» **Work instructions**: Return everything from the start of the data down to the line containing "Tile 6 of 4", both ends included, reproducing each line verbatim. Leave the pictures out of your answer.

-- start of Working data --

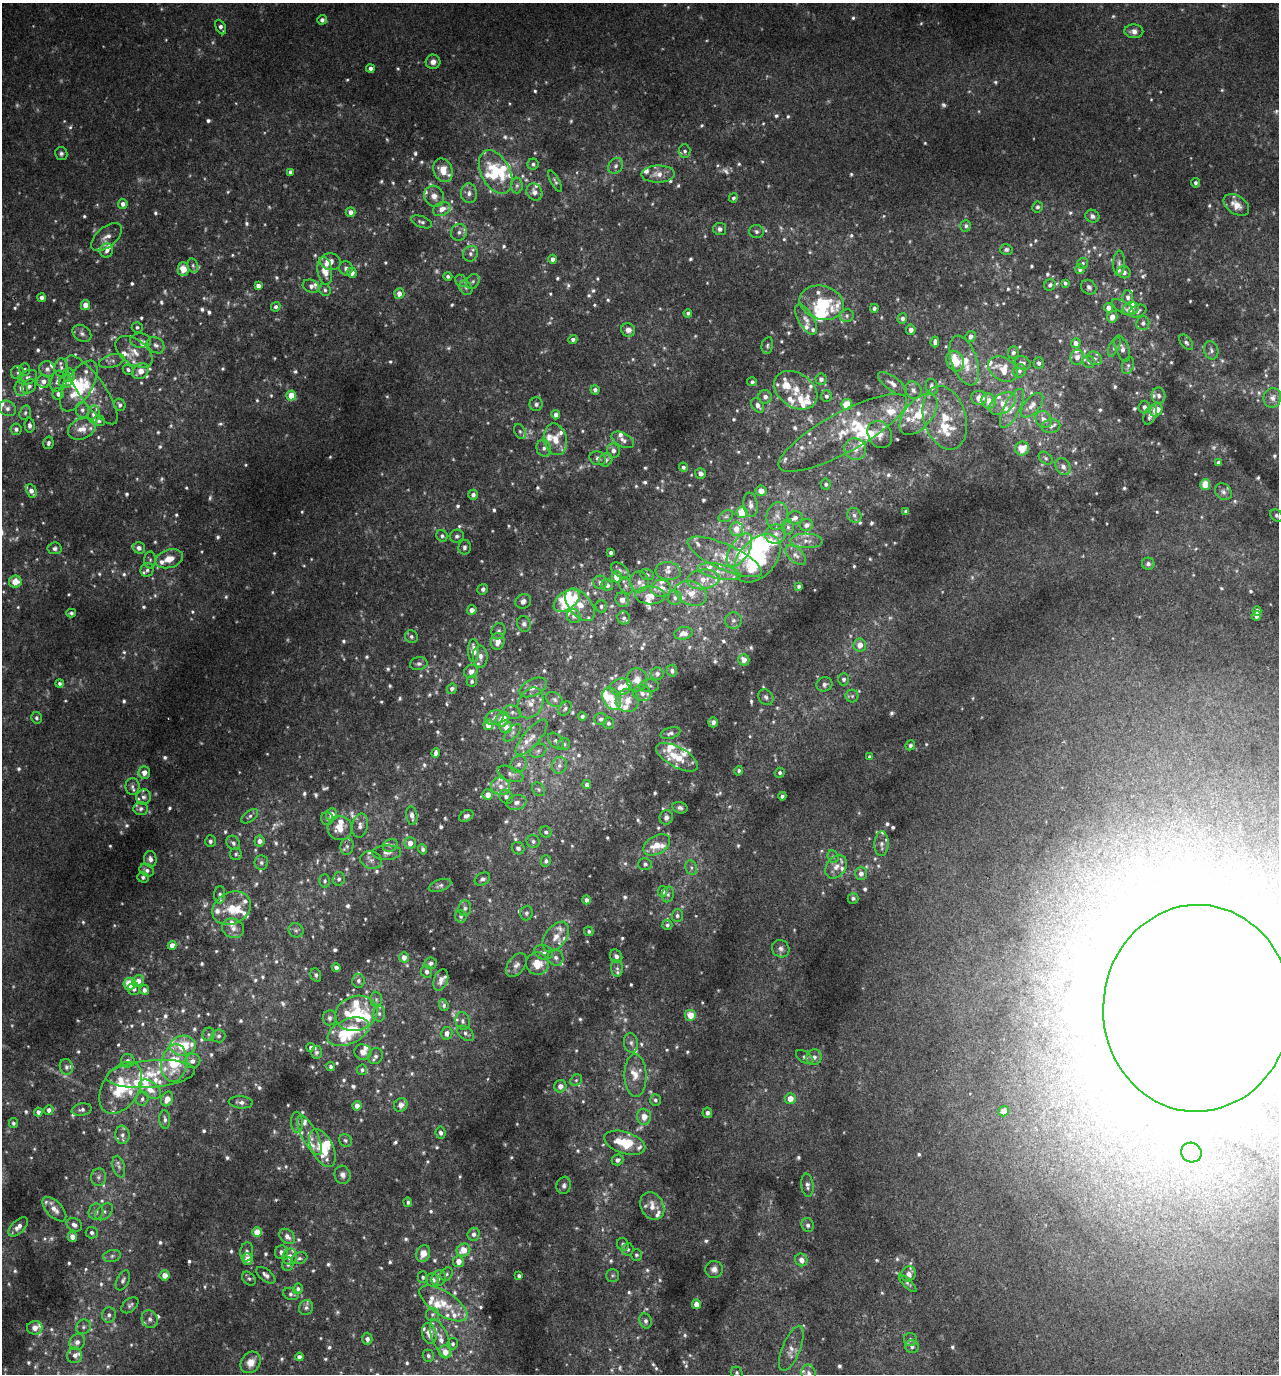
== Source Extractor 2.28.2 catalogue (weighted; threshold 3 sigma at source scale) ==
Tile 6 of 4 x 4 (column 2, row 2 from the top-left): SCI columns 1455-2731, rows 2793-4164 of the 5407 x 5580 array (HDU 1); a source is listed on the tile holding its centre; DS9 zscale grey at full resolution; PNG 1281 x 1376 px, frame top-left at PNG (2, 3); each listed source drawn as its Kron ellipse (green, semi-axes under 4 px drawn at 4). Shown black and unused: <1% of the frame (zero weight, under 2 of 3 exposures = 3% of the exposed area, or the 3 px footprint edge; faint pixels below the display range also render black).
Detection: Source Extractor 2.28.2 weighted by HDU 2 'WHT'; one run over the whole footprint, this tile lists its part. Background 0.0208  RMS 0.0078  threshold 0.0349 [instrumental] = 3 sigma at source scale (4.5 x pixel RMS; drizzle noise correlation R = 1.50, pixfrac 1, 0.0396/0.0396 arcsec/px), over >= 5 px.
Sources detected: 1236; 116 too faint to see at this stretch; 6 inside a brighter object's white glare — neither listed nor drawn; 180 inside a brighter listed object's ellipse — not listed separately; of the other 934, all 500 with FLUX_AUTO >= 1.64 (the completeness limit of this list) listed and drawn (434 fainter detections not listed), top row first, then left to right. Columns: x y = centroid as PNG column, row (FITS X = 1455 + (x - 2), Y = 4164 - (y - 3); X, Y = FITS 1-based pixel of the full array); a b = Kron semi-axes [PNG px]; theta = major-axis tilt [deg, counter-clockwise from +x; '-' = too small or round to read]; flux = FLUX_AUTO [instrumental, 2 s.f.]
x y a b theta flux
322 20 5 4 - 2.5
221 27 8 4 -62 2.9
1134 31 9 7 -2 4.5
433 62 7 7 - 3.9
370 68 4 4 - 2.9
685 151 6 6 - 1.9
61 154 6 6 - 2
533 164 5 5 - 1.7
616 166 8 7 - 2.5
443 170 12 9 -65 11
290 172 4 4 - 2.7
496 172 23 14 -62 35
658 174 17 8 1 7.3
555 181 12 4 -62 1.8
1195 183 5 4 - 1.9
517 186 8 6 89 2.1
534 192 9 7 -57 4.7
469 193 10 8 -84 3.8
434 196 11 9 -56 5.6
733 198 4 4 - 1.9
123 204 5 4 - 3.6
1236 205 14 9 -34 9.1
1037 207 5 5 - 1.9
442 209 9 6 25 5.8
350 212 5 4 - 3.8
1092 216 7 6 - 2.6
422 222 11 5 -20 2.1
966 226 6 5 - 2.2
720 229 6 6 - 3
459 232 8 8 - 3.4
756 232 7 6 - 2.2
107 237 18 10 40 6.7
1006 249 6 5 - 1.7
107 251 7 6 - 3.3
470 254 8 7 - 3
553 259 4 4 - 2.8
330 262 10 8 -11 6.9
1083 263 5 5 - 1.8
1119 263 12 6 87 2.9
193 266 7 5 -74 1.7
346 268 7 6 - 3.1
183 269 7 5 -89 12
1080 269 5 5 - 2.7
325 271 14 7 -82 12
1124 272 7 6 - 3.2
352 273 5 5 - 5.2
448 276 4 4 - 1.9
461 281 6 5 - 1.7
473 281 8 6 56 2
1065 283 4 3 - 1.7
1050 285 6 5 - 2.3
258 286 4 4 - 3.8
311 286 9 6 -20 3.3
1089 287 8 6 -41 2.4
466 288 8 6 -62 2.1
325 290 6 5 - 1.9
399 293 5 5 - 5.5
1128 297 7 5 -86 2.7
42 298 4 4 - 3.6
822 303 22 16 -16 40
85 305 5 4 - 6.8
276 307 5 4 - 1.7
1123 307 12 5 -31 2.3
874 308 4 4 - 2.2
1108 308 5 4 - 5.3
1131 309 8 6 18 6.6
1138 311 9 5 23 2.9
688 313 4 4 - 1.9
847 316 7 6 - 2.4
1112 317 6 5 - 5.1
902 318 5 5 - 2.8
806 319 17 7 -59 5.8
1143 323 7 6 - 2.4
137 327 5 5 - 1.7
628 330 7 6 - 4.2
911 330 5 4 - 3.5
82 333 10 7 -36 3.1
970 337 5 5 - 3.7
573 339 5 4 - 2.5
141 341 10 7 -2 3.1
935 342 5 4 - 2.8
1186 342 9 5 -52 2.2
1076 343 5 4 - 4.8
156 345 9 7 -39 3.4
767 345 8 5 79 1.7
1114 347 10 5 64 2
1122 349 14 6 -69 4.3
1211 350 9 7 -73 2.6
134 352 21 12 -34 10
1013 352 6 5 - 2.1
1077 357 7 6 - 5.1
1095 358 8 6 -40 2.4
112 361 13 6 16 3.1
955 361 11 8 -63 17
964 361 26 12 -71 16
1089 362 6 5 - 2.1
1023 363 8 6 -21 3.3
1039 363 5 5 - 2.1
1128 366 9 5 72 2.2
61 367 9 6 85 2.6
47 369 8 8 - 3.4
1003 369 16 11 -31 16
25 370 6 5 - 2.6
128 370 6 5 - 1.8
141 371 9 7 34 6.8
1019 371 7 6 - 2.4
18 373 6 6 - 2
69 375 7 6 - 3.9
28 377 10 6 24 2.9
821 379 6 5 - 3.3
44 381 6 6 - 3.6
57 381 11 7 76 3.9
65 382 6 6 - 3.6
752 382 5 4 - 1.7
892 384 17 7 -36 5.1
29 386 8 6 47 2.7
79 386 28 13 58 23
932 387 8 6 -75 3.8
21 388 8 6 -84 4.1
92 390 41 13 -55 19
595 390 4 4 - 2.9
796 390 23 17 -34 15
913 390 9 8 - 3.2
58 394 6 5 - 2.9
291 395 5 4 - 14
826 396 6 5 - 2.3
1159 396 8 6 -82 2.6
765 397 7 6 - 3.4
979 398 8 7 - 7.7
1272 398 10 8 72 4.6
989 401 8 7 - 8.3
536 404 7 6 - 2.3
847 404 5 5 - 24
1002 404 15 9 33 9.2
120 405 6 5 - 2.4
758 405 8 5 -53 3.8
1032 405 14 7 50 6
1144 407 6 6 - 3
7 408 9 7 -33 3.7
1012 408 21 7 62 8.7
82 410 8 6 -78 2.7
1156 410 7 6 - 12
25 413 7 5 74 1.8
94 414 8 6 84 3.4
918 414 24 13 49 23
556 415 4 4 - 3.1
1150 415 10 6 64 3.7
945 418 32 21 -73 27
1044 419 9 7 -56 5
99 421 6 5 - 1.9
30 425 7 5 -85 2.7
1051 426 9 6 9 3.1
16 429 6 5 - 2.3
82 429 14 10 23 7.8
520 431 8 5 -63 1.9
843 433 72 20 29 45
880 434 14 11 -59 7.3
555 439 16 11 -77 11
623 440 12 7 -28 3.7
48 443 6 5 - 2
544 448 8 7 - 3.2
855 449 11 10 - 6.4
1022 449 7 6 - 11
613 450 7 6 - 4.1
598 458 8 6 -24 3.1
1046 458 8 5 -40 1.8
606 460 7 6 - 2.8
1218 462 3 3 - 1.8
683 467 5 4 - 1.9
1063 467 9 7 -56 3.7
700 474 6 5 - 3.2
826 484 5 5 - 1.8
1205 484 5 5 - 17
31 491 7 5 -63 4.4
761 491 5 5 - 5.8
1223 492 9 7 -44 3.1
473 495 5 4 - 3
751 505 12 7 -82 3.8
906 511 4 4 - 1.8
742 512 6 5 - 24
854 515 8 6 -49 2.4
1276 515 7 5 -46 1.8
726 516 8 5 29 1.9
777 516 14 10 75 6.3
795 518 7 6 - 3.3
806 525 7 6 - 3.9
788 527 8 5 -89 2.3
736 529 7 6 - 6.9
776 534 10 9 - 5
442 536 6 5 - 2
457 536 7 6 - 2.1
806 541 16 7 -1 5.3
465 547 7 6 - 2.4
55 548 7 6 - 2.2
139 548 6 5 - 3.4
739 550 18 9 58 13
611 552 4 3 - 2.2
796 555 12 7 -44 3.9
725 557 40 12 -25 22
758 558 28 18 48 73
169 559 14 9 18 10
150 560 8 6 89 2.1
1148 564 6 6 - 2.2
147 570 7 6 - 2.3
620 570 10 6 -37 2.5
668 571 12 9 -6 4.7
719 572 22 7 -11 9.3
647 574 7 5 -19 1.6
617 577 5 5 - 12
703 579 16 10 7 10
15 582 6 6 - 11
600 582 7 6 - 3.1
639 582 10 9 - 4.9
607 585 6 5 - 3
626 586 9 6 -62 2.5
799 586 4 3 - 1.6
661 588 10 8 5 7
483 589 5 5 - 2.2
691 593 16 12 -21 11
650 595 15 9 -1 6.8
675 598 7 7 - 2.6
622 600 7 6 - 4.5
523 601 8 7 - 3.7
567 601 15 9 37 57
580 605 19 11 -51 13
601 606 6 5 - 1.9
472 610 5 5 - 4.4
1257 611 5 4 - 5.3
71 613 5 4 - 1.9
574 616 7 6 - 2.9
1256 616 4 4 - 2.8
624 618 6 6 - 2.1
733 620 8 8 - 3.1
524 624 8 6 -73 2.7
498 631 8 7 - 2.4
683 633 9 6 11 4.9
411 637 6 6 - 1.9
498 641 8 7 - 6.8
860 645 6 6 - 6.7
473 650 11 5 -90 8.5
480 656 11 7 -86 4.3
744 660 6 5 - 6.3
419 664 9 6 10 2.5
672 671 6 5 - 2.5
471 672 7 6 - 4
657 674 6 6 - 2.6
844 679 6 5 - 2.3
637 680 11 10 - 6.9
472 681 5 5 - 1.9
60 684 4 4 - 1.9
824 684 8 7 - 2.8
649 686 10 6 2 2.1
533 687 15 8 26 6.3
621 687 11 8 15 6.9
452 689 5 5 - 2.4
642 693 9 7 -19 4.5
852 696 6 6 - 1.7
766 697 8 6 -50 2.5
554 699 9 6 -34 2.6
612 699 12 8 -63 10
627 701 12 11 - 8.3
531 703 16 12 64 8.6
565 708 8 5 47 1.8
512 712 9 6 -16 2.6
582 717 4 4 - 2
36 718 6 5 - 1.8
495 718 9 7 20 3.5
502 719 8 6 59 11
601 719 6 6 - 2.2
713 722 5 4 - 3
608 723 6 5 - 1.9
488 725 5 5 - 8.8
506 727 6 6 - 6.2
513 733 11 5 47 2.3
670 733 10 5 16 2.8
532 737 22 8 49 7.8
556 741 10 6 -46 2.4
564 744 6 6 - 1.6
910 745 5 4 - 2.3
538 751 9 6 30 2.3
436 753 5 4 - 3.2
677 757 23 10 -29 18
870 757 4 3 - 1.9
518 764 9 7 54 3.7
559 765 8 7 - 3.3
739 771 5 4 - 1.8
144 772 6 6 - 5.7
780 773 5 4 - 1.8
510 774 13 7 -22 3.6
587 784 4 4 - 3.6
132 786 8 7 - 2.5
500 786 10 8 -24 5.8
539 789 7 5 -53 1.8
488 795 5 5 - 6.1
782 796 4 4 - 2
144 797 7 7 - 2.8
506 797 7 6 - 2.5
516 803 10 7 16 4.1
680 808 8 5 -15 2.2
141 809 7 6 - 3
331 815 6 5 - 7.1
250 816 9 5 37 2.3
412 816 9 5 -81 4.2
466 816 7 5 29 2.8
666 817 7 6 - 3.9
327 818 6 6 - 1.8
360 826 12 8 78 4.1
340 828 12 12 - 11
546 832 6 5 - 2
210 841 6 5 - 2.1
259 841 5 5 - 4.2
533 841 6 6 - 2.2
233 843 8 6 -51 2.3
410 843 6 5 - 6
881 844 12 7 87 3.7
390 845 8 6 24 2.2
657 845 14 9 30 12
347 846 8 6 79 2.6
518 848 6 6 - 2.5
423 849 5 4 - 2
387 853 14 7 2 3.7
236 854 6 6 - 1.7
833 857 7 5 -69 1.7
150 859 8 6 -84 3.6
371 860 11 8 -16 3.8
546 861 6 5 - 2.1
261 863 7 7 - 2.1
645 864 6 6 - 2.3
836 867 13 9 52 6.2
691 868 7 5 -71 2.1
147 870 8 6 -27 3
861 873 7 6 - 4
143 877 6 5 - 1.9
339 879 7 6 - 2.2
482 879 8 6 30 2.2
325 881 6 5 - 1.9
440 885 12 6 19 2.3
663 891 5 5 - 3.5
668 894 8 6 75 2.1
220 895 9 5 88 2
853 898 5 5 - 1.7
586 900 4 4 - 3
232 908 20 15 27 17
465 908 8 6 82 2.2
526 913 7 6 - 1.8
461 916 6 5 - 2.2
677 916 6 5 - 2.2
667 925 5 5 - 1.8
233 928 11 9 -21 5.4
296 930 7 7 - 2.2
589 931 5 4 - 1.8
556 937 17 10 53 8.9
172 945 4 4 - 7.1
781 949 9 8 - 3.4
544 952 10 7 -17 2.7
616 956 7 6 - 3.3
404 957 5 5 - 4.6
556 958 8 7 - 3.2
431 963 6 5 - 2.3
537 964 11 11 - 14
516 965 13 8 53 4.3
336 968 4 4 - 2.8
617 968 8 6 -88 2.2
427 972 6 5 - 2.4
316 975 7 5 -74 1.6
441 980 11 7 71 5
138 981 6 5 - 5.7
358 981 7 6 - 2.5
130 984 6 6 - 19
134 989 6 6 - 2.6
144 990 5 4 - 2.9
376 999 8 6 -88 1.9
444 1005 6 4 -71 2
1197 1008 103 94 87 7300
356 1013 21 17 19 39
379 1014 8 6 -89 2.6
690 1015 6 6 - 11
330 1018 7 7 - 2.5
463 1021 9 7 -77 2.6
348 1032 22 12 23 37
447 1033 6 5 - 4.3
466 1033 10 6 -38 2.6
208 1034 7 6 - 1.7
219 1036 7 6 - 2.2
631 1043 10 7 -82 3
183 1046 13 10 3 27
311 1047 4 4 - 2.2
316 1052 7 5 -88 1.9
363 1052 8 7 - 4.3
376 1056 8 7 - 2.6
805 1057 10 5 -34 2.1
814 1057 8 7 - 4.1
128 1061 7 7 - 2.7
192 1061 8 7 - 4
174 1063 19 13 80 33
66 1067 8 6 -77 2.1
331 1067 4 4 - 1.9
362 1070 5 5 - 2.1
151 1074 44 13 5 29
636 1075 21 11 -89 11
576 1080 6 5 - 1.7
560 1086 6 6 - 4.6
121 1088 28 18 58 32
150 1089 12 7 -38 7.7
142 1099 7 6 - 2.5
167 1099 7 5 69 7.3
790 1099 5 5 - 7.6
655 1100 6 5 - 1.8
241 1102 12 6 -4 3.5
401 1105 7 6 - 5.1
357 1106 5 4 - 5.1
49 1110 5 4 - 2.9
82 1110 10 6 9 2.5
1003 1111 5 5 - 4.5
38 1112 4 4 - 3.5
707 1113 5 5 - 2.8
644 1117 8 7 - 7.7
165 1119 9 5 -86 2.6
297 1122 10 5 -86 2.6
13 1123 5 4 - 2
441 1133 6 5 - 2.5
122 1135 9 7 -86 3.5
310 1135 22 8 -63 8.1
345 1140 7 6 - 1.9
625 1143 21 11 -17 29
322 1148 20 11 -64 23
1191 1152 10 9 - 7.5
617 1160 6 5 - 2.7
119 1167 11 6 -76 2.7
342 1175 9 8 - 3.8
99 1177 8 7 - 2.7
564 1185 9 7 72 2.7
807 1185 11 6 -83 3
408 1202 5 4 - 1.6
652 1206 15 11 -63 8
54 1209 15 7 -46 6.4
96 1212 8 7 - 3.2
104 1212 10 6 42 2.8
74 1225 8 6 -29 3.6
808 1225 7 6 - 2.5
18 1227 12 6 44 5.3
257 1232 5 5 - 15
92 1233 6 5 - 2.4
474 1234 6 6 - 3
287 1236 9 6 -44 4.2
72 1237 5 4 - 6.2
623 1244 6 5 - 2.3
628 1249 6 5 - 1.7
463 1250 7 6 - 11
247 1252 9 6 85 2.9
281 1252 7 6 - 3.2
423 1254 9 6 69 8.3
636 1255 6 5 - 1.8
112 1256 9 6 11 2.3
290 1256 8 7 - 5.2
299 1258 8 5 19 2
248 1259 6 5 - 7.4
801 1260 6 6 - 4.9
458 1261 6 5 - 6.6
288 1264 7 5 75 2
714 1269 8 8 - 3.9
447 1274 7 5 48 1.9
909 1274 8 7 - 4.8
164 1275 5 5 - 6.9
266 1275 11 5 -38 3.1
612 1275 6 6 - 1.7
519 1276 4 4 - 2.2
423 1277 6 5 - 1.8
249 1278 8 5 -48 1.7
439 1278 8 7 - 2.9
123 1280 11 6 64 2.5
432 1280 7 6 - 6.1
908 1283 11 4 -44 1.8
298 1289 5 5 - 2
291 1294 8 5 -19 1.9
443 1303 27 12 -33 16
696 1304 4 4 - 7.6
130 1305 10 6 40 2.2
306 1308 7 6 - 2.2
432 1314 6 6 - 1.7
109 1315 7 7 - 3
150 1319 9 7 -62 3.1
645 1321 7 6 - 2.6
83 1327 8 7 - 2.4
35 1328 8 7 - 5.2
429 1333 10 7 -76 7.6
367 1339 6 5 - 3.2
440 1339 20 8 -68 7.5
910 1339 6 6 - 2
77 1342 8 7 - 4.3
453 1344 6 5 - 1.9
912 1346 7 6 - 2.7
791 1348 24 9 68 7.3
445 1352 6 6 - 7.5
75 1355 8 7 - 3.5
428 1356 6 5 - 2
299 1357 4 4 - 3
251 1362 11 9 53 7.9
737 1373 6 5 - 1.7
809 1373 9 7 -78 3.3
Isophote crosses this tile's border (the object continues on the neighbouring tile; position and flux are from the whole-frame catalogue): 2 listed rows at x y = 1197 1008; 809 1373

-- end of Working data --

» **Expected output**:
== Source Extractor 2.28.2 catalogue (weighted; threshold 3 sigma at source scale) ==
Tile 6 of 4 x 4 (column 2, row 2 from the top-left): SCI columns 1455-2731, rows 2793-4164 of the 5407 x 5580 array (HDU 1); a source is listed on the tile holding its centre; DS9 zscale grey at full resolution; PNG 1281 x 1376 px, frame top-left at PNG (2, 3); each listed source drawn as its Kron ellipse (green, semi-axes under 4 px drawn at 4). Shown black and unused: <1% of the frame (zero weight, under 2 of 3 exposures = 3% of the exposed area, or the 3 px footprint edge; faint pixels below the display range also render black).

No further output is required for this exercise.